[Problem]:
Translate this sentence from the abstract below on isolating Arabidopsis leaf peroxisomes into Spanish: "However, organelle enrichment is more difficult from Arabidopsis when compared to other plant species and especially challenging for peroxisomes."

[Given text]:
Isolation of arabidopsis leaf peroxisomes and the peroxisomal membrane

Abstract

To date, less than 150 proteins have been located to plant peroxisomes, indicating that unbiased large-scale approaches such as experimental proteome research are required to uncover the remaining yet unknown metabolic functions of this organelle as well as its regulatory mechanisms and membrane proteins. For experimental proteome research, Arabidopsis thaliana is the model plant of choice and an isolation methodology that obtains peroxisomes of sufficient yield and high purity is vital for research on this organelle. However, organelle enrichment is more difficult from Arabidopsis when compared to other plant species and especially challenging for peroxisomes. Leaf peroxisomes from Arabidopsis are very fragile in aqueous solution and show pronounced physical interactions with chloroplasts and mitochondria in vivo that persist in vitro and decrease peroxisome purity. Here, we provide a detailed protocol for the isolation of Arabidopsis leaf peroxisomes using two different types of density gradients (Percoll and sucrose) sequentially that yields approximately 120 µg of peroxisome proteins from 60 g of fresh leaf material. A method is also provided to assess the relative purity of the isolated peroxisomes by immunoblotting to allow selection of the purest peroxisome isolates. To enable the analysis of peroxisomal membrane proteins, an enrichment strategy using sodium carbonate treatment of isolated peroxisome membranes has been adapted to suit isolated leaf peroxisomes and is described here.

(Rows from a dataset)
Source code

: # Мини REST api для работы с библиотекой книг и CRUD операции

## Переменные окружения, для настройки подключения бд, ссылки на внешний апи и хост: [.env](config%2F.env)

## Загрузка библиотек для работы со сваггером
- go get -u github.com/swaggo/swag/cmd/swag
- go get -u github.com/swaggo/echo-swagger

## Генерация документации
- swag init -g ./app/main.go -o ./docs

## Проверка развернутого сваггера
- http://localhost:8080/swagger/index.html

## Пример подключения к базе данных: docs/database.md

[Problem solution]:
Sin embargo, el enriquecimiento de orgánulos es más difícil a partir de Arabidopsis en comparación con otras especies vegetales y resulta especialmente complicado en el caso de los peroxisomas.